WORK TASK » Which lines of the data include the string "radius"? List them all.

(Extracted data entries)
BEGIN

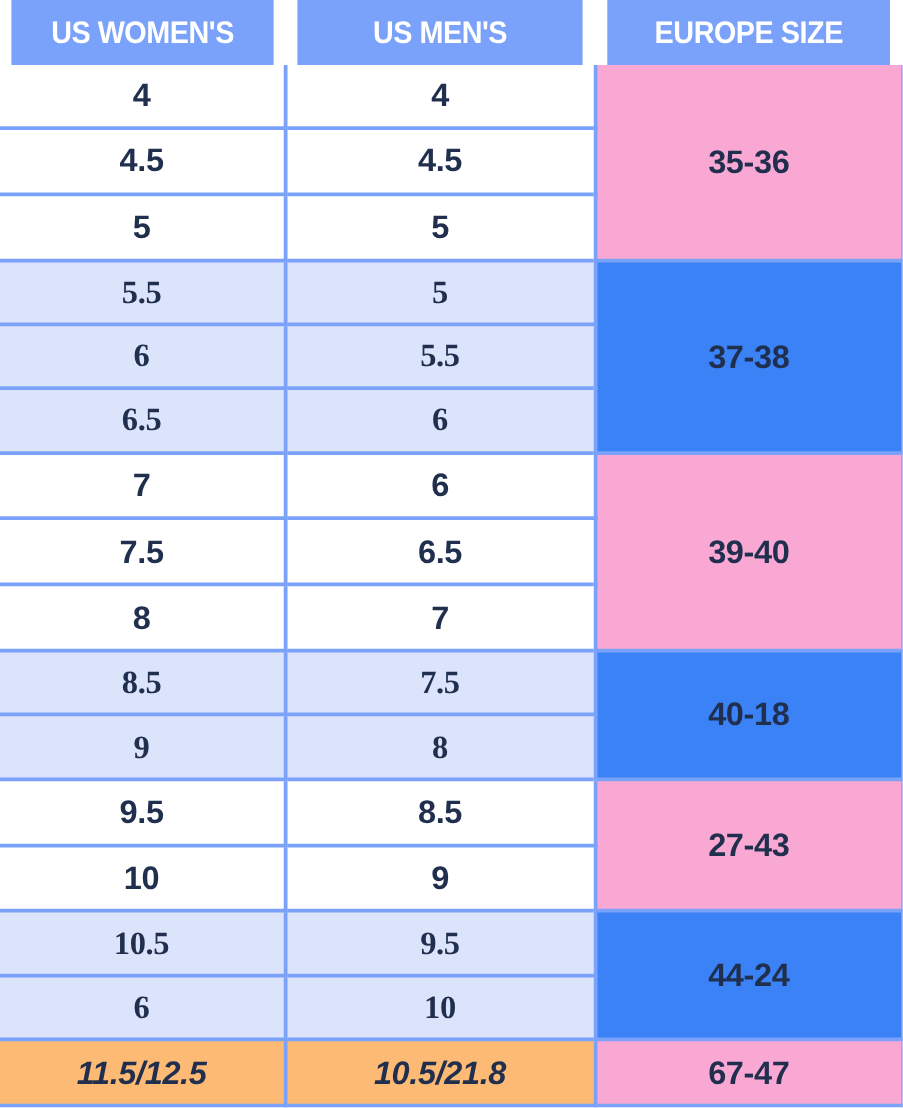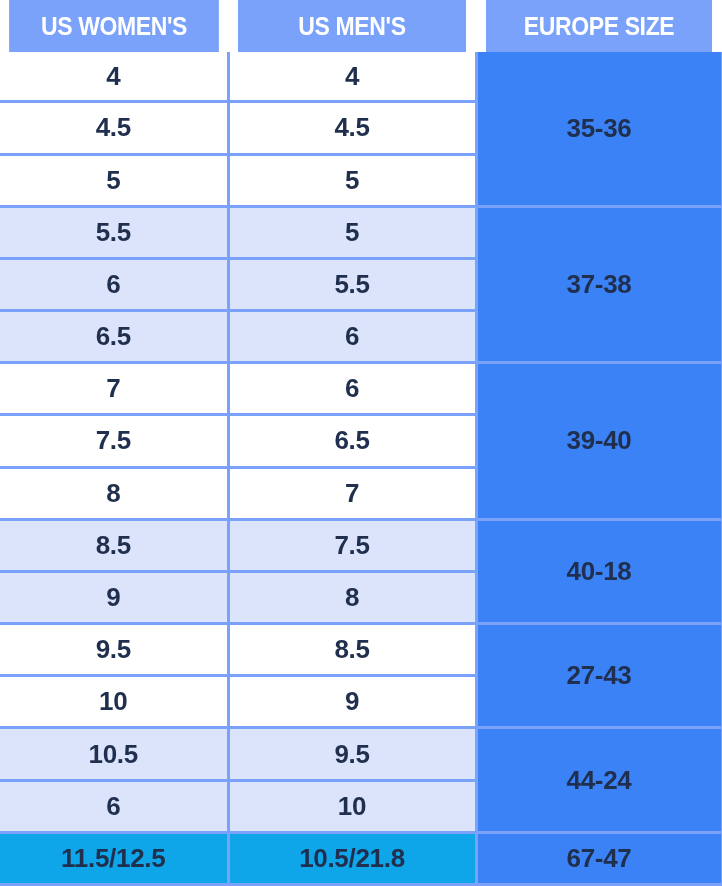--- a/index.html
+++ b/index.html
@@ -63,37 +63,37 @@
   
   #size-chart tbody td:first-child { border-left-width: 0; }
 
   
   #size-chart tbody tr td {
     border-bottom-width: 3px;
   }
 
   
   tr.row-plain td.us-cell { background: #ffffff; }
-  tr.row-shaded td.us-cell { background: #DCE4FB; }
+  tr.row-shaded td.us-cell { background: #DCE4FB; font-family: Liberation Serif, serif; }
 
-  td.eu-cell.eu-plain  { background: #3b82f6; }
+  td.eu-cell.eu-plain  { background: #f9a8d4; }
   td.eu-cell.eu-shaded { background: #3b82f6; }
 
   td.eu-cell {
     font-size: 27px;
   }
 
   
   tr.row-final td {
     font-size: 29px;
     letter-spacing: -0.6px;
     border-bottom-width: 4px;
   }
 
-  tr.row-final td.us-cell { background: #0ea5e9; }
+  tr.row-final td.us-cell { background: #fdba74; font-style: italic; }
 
   
   tr.group-end td { border-bottom-width: 4px; }
 </style>
 </head>
 <body>
 
 <table id="size-chart">
   <colgroup>
     <col class="col-women">

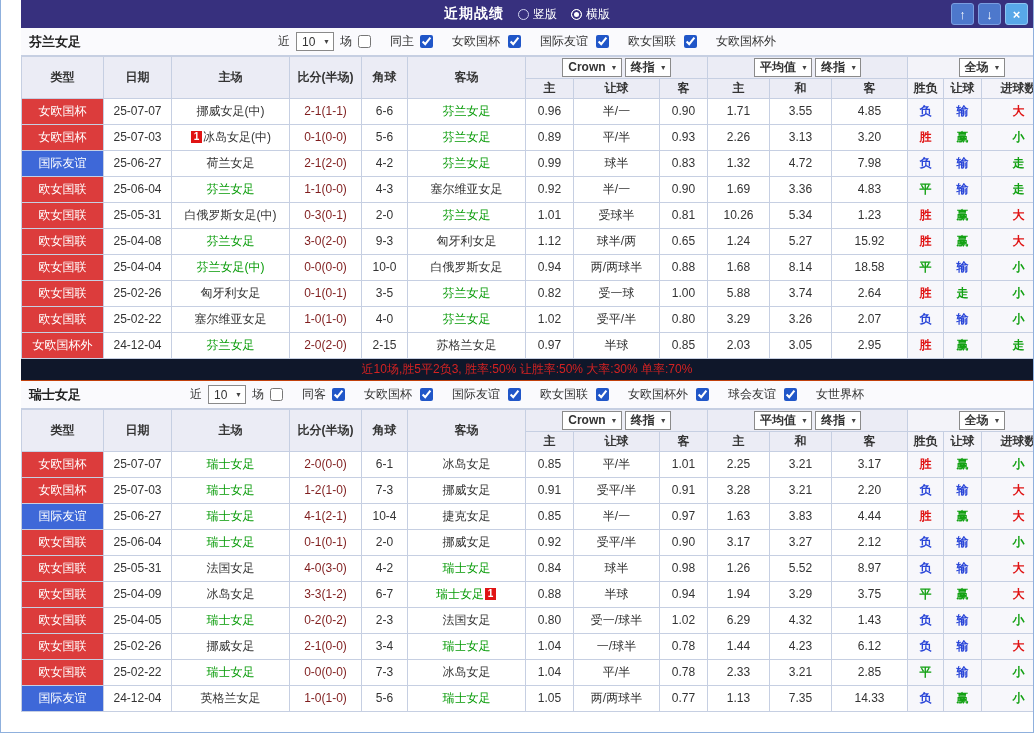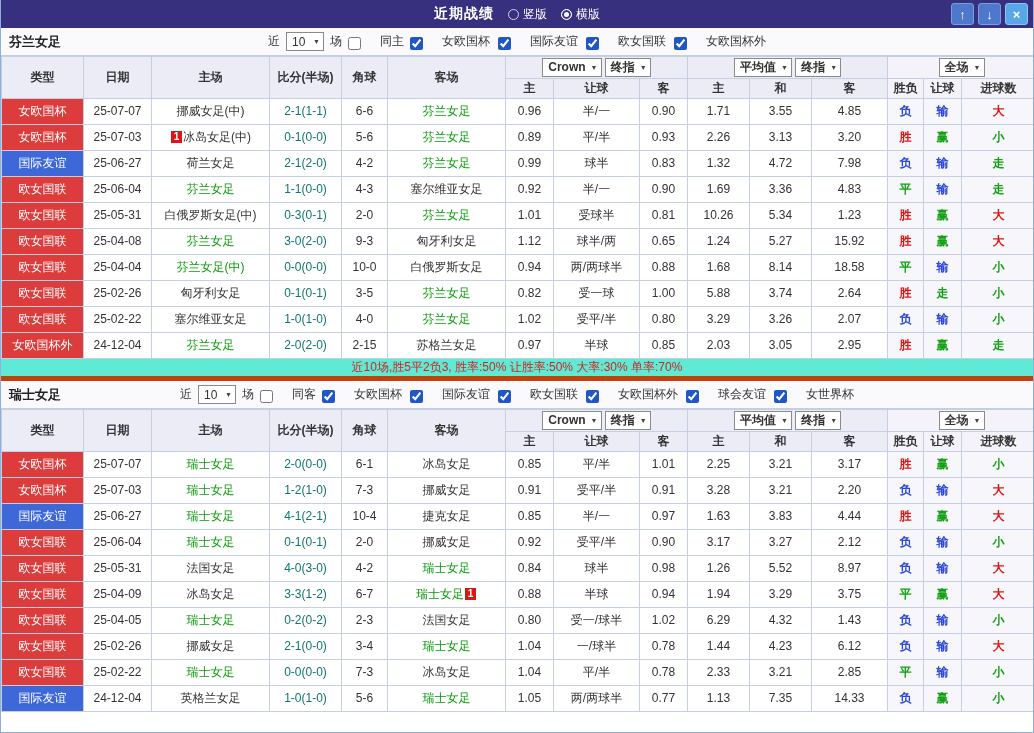--- a/index.html
+++ b/index.html
@@ -1,66 +1,66 @@
 <!DOCTYPE html>
 <html><head>
 <meta charset="utf-8">
 <style>
   * { box-sizing: border-box; margin: 0; padding: 0; }
   html,body { background:#fff; }
   body { font-family: "Liberation Sans", "DejaVu Sans", sans-serif; font-size: 12px; color:#333; }
-  .wrap { width:1034px; height:733px; border:1px solid #8fb0dd; border-top:none; overflow:hidden; background:#fff; }
+  .wrap { width:1034px; height:733px; border:1px solid #8fb0dd; border-top:none; overflow:hidden; background:#fff;padding-left:20px; }
 
   
   .topbar { height:28px; background:#37307e; position:relative; display:flex; align-items:center; color:#fff; }
   .topbar-center { flex:1; display:flex; justify-content:center; align-items:center; gap:14px; }
   .tb-title { font-weight:bold; font-size:14px; letter-spacing:1px; }
   .radio-opt { display:inline-flex; align-items:center; gap:4px; cursor:pointer; font-size:12px; }
   .rdo { width:11px; height:11px; border-radius:50%; border:1px solid #cfd2ee; background:transparent; position:relative; display:inline-block; }
   .rdo.on { background:#fff; border-color:#fff; box-shadow: inset 0 0 0 2px #37307e; }
   .win-btns { position:absolute; right:5px; top:3px; display:flex; gap:4px; }
   .wbtn { width:23px; height:22px; border-radius:3px; display:flex; align-items:center; justify-content:center;
           color:#fff; font-weight:bold; font-size:13px; cursor:pointer; }
   .wbtn.up, .wbtn.down { background:#4d78cc; border:1px solid #7a9de0; }
   .wbtn.close { background:#58a7e8; border:1px solid #8cc4f2; }
 
   
   .sec-head { height:28px; background:#fafafd; border-bottom:1px solid #c6cfe2; display:flex; align-items:center; position:relative; }
   .team-title { position:absolute; left:8px; font-weight:bold; font-size:13px; color:#222; }
   .filters { flex:1; display:flex; justify-content:center; align-items:center; gap:6px; color:#333; }
   .lg { display:inline-flex; align-items:center; gap:8px; }
-  label.chk { display:inline-flex; align-items:flex-end; gap:19px; cursor:pointer; }
+  label.chk { display:inline-flex; align-items:center; gap:19px; cursor:pointer; }
   input[type=checkbox] { width:13px; height:13px; accent-color:#2056c8; margin:0; }
 
   
   .sel { display:inline-flex; align-items:center; justify-content:space-between; border:1px solid #8a8a8a;
          background:#fff; height:19px; padding:0 3px 0 5px; min-width:38px; cursor:pointer; gap:5px; }
   .sel .car { font-size:7px; color:#444; }
 
   
   table { border-collapse:collapse; table-layout:fixed; width:100%; }
   th, td { border:1px solid #c6cfe2; text-align:center; overflow:hidden; white-space:nowrap; }
   thead th { background:#ebecf5; font-weight:bold; color:#333; height:20px; font-size:12px; }
   thead tr.grp th { height:22px; }
   tbody td { height:25px; line-height:25px; background:#fff; font-size:12px; }
   .tint { background:#f3f3f9 !important; }
   tbody td.tint { background:#f7f7fb !important; }
 
   td.lt-r { background:#dc3c3c; color:#fff; }
   td.lt-b { background:#3e68d8; color:#fff; }
-  td.score { color:#0f766e; }
+  td.score { color:#7f1d1d; }
   .fo { color:#089b08; }
   .badge { display:inline-block; background:#e01414; color:#fff; font-size:10px; line-height:12px;
            min-width:11px; height:12px; margin:0 1px; vertical-align:1px; font-weight:bold; }
   .cr { color:#e01414; font-weight:bold; }
   .cb { color:#2a46d8; font-weight:bold; }
   .cg { color:#13a113; font-weight:bold; }
 
   .summary { height:22px; display:flex; align-items:center; justify-content:center;
-             color:#d42222; background:#5eead4; border-bottom:5px solid #c2410c; font-size:12px; }
+             color:#d42222; background:#0f172a; border-bottom:1px solid #c2410c; font-size:12px; }
 </style>
 </head>
 <body>
 
 <div class="wrap">
 
   <div class="topbar">
     <div class="topbar-center">
       <span class="tb-title">近期战绩</span>
       <span class="radio-opt">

END

ANSWER BOX »
   .rdo { width:11px; height:11px; border-radius:50%; border:1px solid #cfd2ee; background:transparent; position:relative; display:inline-block; }
   .wbtn { width:23px; height:22px; border-radius:3px; display:flex; align-items:center; justify-content:center;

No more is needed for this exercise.